▸ Exercise requirements:
Determine how many lines in the listing contain the string "Technologies"; respond with the number alone.

▸ Given data:
——
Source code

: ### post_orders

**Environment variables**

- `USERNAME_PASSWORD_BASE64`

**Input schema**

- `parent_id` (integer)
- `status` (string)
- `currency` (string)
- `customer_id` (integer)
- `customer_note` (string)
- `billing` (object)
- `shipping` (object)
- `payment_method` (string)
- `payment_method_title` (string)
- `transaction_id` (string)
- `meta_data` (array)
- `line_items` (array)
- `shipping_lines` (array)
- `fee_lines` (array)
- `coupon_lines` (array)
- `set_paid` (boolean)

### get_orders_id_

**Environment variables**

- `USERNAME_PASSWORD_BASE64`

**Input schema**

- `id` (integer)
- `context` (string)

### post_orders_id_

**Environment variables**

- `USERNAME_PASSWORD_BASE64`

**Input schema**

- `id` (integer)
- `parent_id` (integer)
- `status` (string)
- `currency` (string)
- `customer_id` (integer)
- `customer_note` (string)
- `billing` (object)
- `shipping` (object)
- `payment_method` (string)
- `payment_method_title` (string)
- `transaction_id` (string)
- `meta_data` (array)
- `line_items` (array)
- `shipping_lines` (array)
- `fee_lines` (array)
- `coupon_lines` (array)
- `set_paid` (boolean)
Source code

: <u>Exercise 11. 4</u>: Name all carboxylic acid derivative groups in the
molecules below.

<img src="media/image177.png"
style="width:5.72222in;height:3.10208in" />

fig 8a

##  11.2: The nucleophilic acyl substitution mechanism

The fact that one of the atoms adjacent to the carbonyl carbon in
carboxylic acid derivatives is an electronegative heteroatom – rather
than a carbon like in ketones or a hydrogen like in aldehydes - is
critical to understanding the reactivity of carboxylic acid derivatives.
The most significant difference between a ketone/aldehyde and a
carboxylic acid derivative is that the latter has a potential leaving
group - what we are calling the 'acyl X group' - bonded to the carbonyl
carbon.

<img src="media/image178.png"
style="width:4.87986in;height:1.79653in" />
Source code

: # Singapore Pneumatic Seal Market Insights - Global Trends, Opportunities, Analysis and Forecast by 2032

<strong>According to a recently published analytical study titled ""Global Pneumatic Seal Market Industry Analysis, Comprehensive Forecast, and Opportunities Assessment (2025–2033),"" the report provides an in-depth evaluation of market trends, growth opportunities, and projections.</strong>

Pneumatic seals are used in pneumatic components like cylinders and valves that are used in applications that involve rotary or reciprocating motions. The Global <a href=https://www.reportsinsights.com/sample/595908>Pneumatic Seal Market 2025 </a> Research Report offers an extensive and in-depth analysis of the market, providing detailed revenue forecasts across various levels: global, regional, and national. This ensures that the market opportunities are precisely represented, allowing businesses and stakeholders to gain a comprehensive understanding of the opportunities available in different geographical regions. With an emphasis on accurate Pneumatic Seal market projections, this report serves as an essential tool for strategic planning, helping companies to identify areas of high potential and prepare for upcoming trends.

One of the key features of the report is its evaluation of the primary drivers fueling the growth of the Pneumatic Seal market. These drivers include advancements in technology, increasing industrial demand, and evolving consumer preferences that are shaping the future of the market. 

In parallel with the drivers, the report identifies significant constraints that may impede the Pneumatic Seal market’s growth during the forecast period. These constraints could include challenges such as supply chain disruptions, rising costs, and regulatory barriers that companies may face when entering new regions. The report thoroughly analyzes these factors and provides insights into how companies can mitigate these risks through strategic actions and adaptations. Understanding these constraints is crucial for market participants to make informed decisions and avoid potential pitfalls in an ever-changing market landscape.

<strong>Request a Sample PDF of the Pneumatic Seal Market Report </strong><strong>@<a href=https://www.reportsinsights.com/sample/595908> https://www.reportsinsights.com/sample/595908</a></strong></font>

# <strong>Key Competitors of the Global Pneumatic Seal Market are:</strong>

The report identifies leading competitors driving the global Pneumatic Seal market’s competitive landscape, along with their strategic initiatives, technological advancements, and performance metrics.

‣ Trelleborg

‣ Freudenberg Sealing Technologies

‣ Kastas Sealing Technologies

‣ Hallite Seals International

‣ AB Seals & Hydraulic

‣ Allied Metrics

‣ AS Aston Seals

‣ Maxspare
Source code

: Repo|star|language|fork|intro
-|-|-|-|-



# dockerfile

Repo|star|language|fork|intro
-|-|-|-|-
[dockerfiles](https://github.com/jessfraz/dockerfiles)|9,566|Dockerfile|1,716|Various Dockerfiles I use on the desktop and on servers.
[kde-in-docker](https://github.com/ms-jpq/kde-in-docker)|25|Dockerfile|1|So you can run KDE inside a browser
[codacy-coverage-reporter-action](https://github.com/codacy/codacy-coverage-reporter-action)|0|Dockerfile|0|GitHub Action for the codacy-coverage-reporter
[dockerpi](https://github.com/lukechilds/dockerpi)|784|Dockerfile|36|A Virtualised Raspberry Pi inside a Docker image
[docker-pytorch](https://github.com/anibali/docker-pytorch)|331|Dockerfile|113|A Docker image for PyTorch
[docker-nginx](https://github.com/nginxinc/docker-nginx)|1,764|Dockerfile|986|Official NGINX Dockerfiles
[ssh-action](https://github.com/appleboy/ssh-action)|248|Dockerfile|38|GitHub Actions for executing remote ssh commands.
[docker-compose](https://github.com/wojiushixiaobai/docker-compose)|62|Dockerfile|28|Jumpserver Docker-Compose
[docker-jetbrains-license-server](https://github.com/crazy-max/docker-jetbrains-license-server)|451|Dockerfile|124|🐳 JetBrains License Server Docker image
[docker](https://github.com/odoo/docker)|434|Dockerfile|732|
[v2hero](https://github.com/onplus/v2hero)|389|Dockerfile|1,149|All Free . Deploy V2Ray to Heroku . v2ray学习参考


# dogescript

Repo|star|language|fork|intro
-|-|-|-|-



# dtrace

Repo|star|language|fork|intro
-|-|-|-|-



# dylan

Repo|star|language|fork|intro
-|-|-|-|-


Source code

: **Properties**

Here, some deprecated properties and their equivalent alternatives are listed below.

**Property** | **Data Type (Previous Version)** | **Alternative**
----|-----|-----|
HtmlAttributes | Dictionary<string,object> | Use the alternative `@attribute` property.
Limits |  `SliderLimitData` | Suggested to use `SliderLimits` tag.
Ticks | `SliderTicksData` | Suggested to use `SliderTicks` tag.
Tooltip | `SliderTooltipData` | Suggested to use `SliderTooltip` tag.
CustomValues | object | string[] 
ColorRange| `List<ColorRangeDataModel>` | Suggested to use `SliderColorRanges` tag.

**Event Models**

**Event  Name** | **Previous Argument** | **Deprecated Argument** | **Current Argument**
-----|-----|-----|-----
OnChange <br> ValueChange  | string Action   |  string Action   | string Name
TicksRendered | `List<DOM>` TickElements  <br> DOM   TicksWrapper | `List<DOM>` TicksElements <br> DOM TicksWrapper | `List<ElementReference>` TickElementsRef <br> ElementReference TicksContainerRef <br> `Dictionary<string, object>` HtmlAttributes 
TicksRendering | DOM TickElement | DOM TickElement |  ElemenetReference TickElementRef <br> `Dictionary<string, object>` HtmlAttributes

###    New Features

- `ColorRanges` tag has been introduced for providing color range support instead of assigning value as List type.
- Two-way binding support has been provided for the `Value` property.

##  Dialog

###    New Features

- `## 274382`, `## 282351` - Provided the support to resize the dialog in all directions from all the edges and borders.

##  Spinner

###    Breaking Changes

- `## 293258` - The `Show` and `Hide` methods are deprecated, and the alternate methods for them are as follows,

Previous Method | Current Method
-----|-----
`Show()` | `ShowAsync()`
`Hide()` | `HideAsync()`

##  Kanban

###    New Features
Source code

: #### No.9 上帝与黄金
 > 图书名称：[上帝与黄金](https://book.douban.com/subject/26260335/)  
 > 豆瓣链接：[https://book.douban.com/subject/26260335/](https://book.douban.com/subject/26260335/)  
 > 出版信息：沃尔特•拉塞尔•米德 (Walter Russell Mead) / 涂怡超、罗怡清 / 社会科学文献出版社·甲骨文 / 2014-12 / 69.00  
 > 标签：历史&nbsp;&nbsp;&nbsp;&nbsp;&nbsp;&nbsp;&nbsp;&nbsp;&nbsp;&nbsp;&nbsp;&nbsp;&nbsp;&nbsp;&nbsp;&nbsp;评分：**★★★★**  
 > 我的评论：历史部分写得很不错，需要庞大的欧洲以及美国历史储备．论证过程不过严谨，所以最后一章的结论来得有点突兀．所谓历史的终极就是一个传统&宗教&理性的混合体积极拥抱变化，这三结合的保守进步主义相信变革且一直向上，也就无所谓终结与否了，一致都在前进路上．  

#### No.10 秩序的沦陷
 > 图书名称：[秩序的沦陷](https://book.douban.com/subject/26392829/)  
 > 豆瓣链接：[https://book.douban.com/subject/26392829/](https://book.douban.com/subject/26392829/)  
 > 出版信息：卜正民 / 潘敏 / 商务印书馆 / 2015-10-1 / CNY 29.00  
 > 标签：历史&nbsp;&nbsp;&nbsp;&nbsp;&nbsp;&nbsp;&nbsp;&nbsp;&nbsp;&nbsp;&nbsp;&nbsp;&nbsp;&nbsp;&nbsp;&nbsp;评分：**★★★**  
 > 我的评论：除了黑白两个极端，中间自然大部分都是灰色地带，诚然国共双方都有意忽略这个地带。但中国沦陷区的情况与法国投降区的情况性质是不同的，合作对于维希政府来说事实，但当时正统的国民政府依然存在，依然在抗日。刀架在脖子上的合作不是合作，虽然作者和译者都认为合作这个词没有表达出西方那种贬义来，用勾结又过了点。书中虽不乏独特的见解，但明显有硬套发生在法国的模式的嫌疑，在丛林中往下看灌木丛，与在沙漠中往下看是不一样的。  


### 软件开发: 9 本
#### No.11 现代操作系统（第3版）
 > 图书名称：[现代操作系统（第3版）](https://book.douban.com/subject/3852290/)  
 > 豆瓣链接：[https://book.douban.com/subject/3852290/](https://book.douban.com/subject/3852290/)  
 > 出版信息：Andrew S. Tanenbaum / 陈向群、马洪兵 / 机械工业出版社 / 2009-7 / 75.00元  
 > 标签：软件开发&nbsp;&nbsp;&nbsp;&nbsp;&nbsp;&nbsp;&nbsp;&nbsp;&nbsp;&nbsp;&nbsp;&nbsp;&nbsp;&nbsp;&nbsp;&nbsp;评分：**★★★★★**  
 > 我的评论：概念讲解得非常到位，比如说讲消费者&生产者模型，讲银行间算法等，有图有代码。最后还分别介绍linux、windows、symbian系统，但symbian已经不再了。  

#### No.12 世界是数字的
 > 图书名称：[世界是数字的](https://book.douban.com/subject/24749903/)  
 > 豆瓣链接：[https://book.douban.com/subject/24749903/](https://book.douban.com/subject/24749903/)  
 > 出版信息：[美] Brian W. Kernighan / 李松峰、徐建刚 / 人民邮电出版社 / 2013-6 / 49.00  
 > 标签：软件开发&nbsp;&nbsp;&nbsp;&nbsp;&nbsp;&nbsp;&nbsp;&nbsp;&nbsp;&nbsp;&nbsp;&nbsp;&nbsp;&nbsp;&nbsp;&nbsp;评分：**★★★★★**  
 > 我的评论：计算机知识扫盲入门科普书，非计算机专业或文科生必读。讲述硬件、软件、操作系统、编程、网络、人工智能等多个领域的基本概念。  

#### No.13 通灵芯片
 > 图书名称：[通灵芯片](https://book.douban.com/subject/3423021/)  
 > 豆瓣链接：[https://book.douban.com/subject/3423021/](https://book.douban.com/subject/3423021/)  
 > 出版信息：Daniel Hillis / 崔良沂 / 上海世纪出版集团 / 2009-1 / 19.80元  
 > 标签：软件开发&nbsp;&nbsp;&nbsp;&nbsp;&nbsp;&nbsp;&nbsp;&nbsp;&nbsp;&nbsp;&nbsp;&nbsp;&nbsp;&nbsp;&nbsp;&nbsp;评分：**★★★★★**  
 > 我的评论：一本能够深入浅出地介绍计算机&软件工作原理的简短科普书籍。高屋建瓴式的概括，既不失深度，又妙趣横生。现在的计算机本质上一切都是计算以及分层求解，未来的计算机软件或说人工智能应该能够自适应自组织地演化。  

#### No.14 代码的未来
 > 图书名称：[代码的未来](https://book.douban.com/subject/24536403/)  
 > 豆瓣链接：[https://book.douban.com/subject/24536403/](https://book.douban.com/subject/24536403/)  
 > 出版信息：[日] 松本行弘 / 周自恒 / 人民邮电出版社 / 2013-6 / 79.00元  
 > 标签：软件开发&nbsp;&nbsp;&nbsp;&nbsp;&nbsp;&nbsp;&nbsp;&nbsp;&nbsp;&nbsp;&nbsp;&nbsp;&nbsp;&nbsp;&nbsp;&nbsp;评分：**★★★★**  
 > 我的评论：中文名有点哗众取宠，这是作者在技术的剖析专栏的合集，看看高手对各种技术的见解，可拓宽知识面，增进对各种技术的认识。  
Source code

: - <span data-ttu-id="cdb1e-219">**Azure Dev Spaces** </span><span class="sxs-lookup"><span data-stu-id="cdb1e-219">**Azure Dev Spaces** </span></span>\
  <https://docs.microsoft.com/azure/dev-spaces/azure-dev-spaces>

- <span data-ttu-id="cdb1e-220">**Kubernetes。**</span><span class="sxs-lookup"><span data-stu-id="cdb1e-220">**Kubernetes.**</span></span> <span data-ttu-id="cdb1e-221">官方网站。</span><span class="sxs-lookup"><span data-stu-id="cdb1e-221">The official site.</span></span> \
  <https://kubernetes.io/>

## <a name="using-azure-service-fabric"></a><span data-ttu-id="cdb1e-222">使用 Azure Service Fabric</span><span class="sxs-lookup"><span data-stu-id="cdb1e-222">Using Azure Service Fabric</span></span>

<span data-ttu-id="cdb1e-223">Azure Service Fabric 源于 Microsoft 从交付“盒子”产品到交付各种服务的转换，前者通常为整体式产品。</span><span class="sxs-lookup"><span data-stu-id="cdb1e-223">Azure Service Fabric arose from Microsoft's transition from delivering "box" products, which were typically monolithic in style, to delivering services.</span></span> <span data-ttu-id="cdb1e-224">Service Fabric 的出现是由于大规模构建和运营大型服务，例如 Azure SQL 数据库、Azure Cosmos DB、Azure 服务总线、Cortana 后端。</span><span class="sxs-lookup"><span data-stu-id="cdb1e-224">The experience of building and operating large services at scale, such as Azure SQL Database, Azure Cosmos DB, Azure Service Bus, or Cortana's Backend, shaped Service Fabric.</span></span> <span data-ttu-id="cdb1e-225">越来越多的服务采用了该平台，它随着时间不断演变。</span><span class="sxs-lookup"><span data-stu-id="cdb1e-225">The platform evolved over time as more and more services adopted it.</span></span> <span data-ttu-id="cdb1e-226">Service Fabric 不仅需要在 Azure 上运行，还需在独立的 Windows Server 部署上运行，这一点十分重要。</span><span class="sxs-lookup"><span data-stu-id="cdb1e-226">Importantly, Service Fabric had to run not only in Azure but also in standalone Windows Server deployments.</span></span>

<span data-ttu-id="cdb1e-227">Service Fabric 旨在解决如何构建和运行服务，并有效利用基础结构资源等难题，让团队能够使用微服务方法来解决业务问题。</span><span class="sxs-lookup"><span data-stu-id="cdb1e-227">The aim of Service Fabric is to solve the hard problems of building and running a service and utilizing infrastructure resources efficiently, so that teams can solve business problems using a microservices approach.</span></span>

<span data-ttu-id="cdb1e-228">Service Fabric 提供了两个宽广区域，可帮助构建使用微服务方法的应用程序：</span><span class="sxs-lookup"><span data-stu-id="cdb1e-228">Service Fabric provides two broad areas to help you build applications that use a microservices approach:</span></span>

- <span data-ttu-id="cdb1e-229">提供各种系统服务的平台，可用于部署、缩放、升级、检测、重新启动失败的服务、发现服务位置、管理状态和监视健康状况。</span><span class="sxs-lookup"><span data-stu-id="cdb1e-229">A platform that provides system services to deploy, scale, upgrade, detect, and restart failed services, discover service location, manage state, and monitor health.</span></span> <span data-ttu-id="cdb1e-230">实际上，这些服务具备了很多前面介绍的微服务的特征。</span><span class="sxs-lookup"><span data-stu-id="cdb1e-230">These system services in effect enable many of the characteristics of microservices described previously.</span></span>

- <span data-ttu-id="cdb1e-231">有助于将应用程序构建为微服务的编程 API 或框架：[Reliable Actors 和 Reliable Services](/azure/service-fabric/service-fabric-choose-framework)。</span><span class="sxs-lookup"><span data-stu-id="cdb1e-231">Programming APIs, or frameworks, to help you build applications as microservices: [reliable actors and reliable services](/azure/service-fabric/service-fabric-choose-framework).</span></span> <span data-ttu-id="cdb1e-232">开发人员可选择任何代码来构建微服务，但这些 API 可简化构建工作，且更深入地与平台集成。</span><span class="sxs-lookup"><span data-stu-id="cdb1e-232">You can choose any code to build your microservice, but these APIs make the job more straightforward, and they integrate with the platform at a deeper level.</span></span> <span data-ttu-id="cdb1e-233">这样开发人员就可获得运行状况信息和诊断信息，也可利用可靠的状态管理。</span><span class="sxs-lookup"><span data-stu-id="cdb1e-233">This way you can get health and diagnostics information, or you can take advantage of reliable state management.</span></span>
——
▸ The answer:
2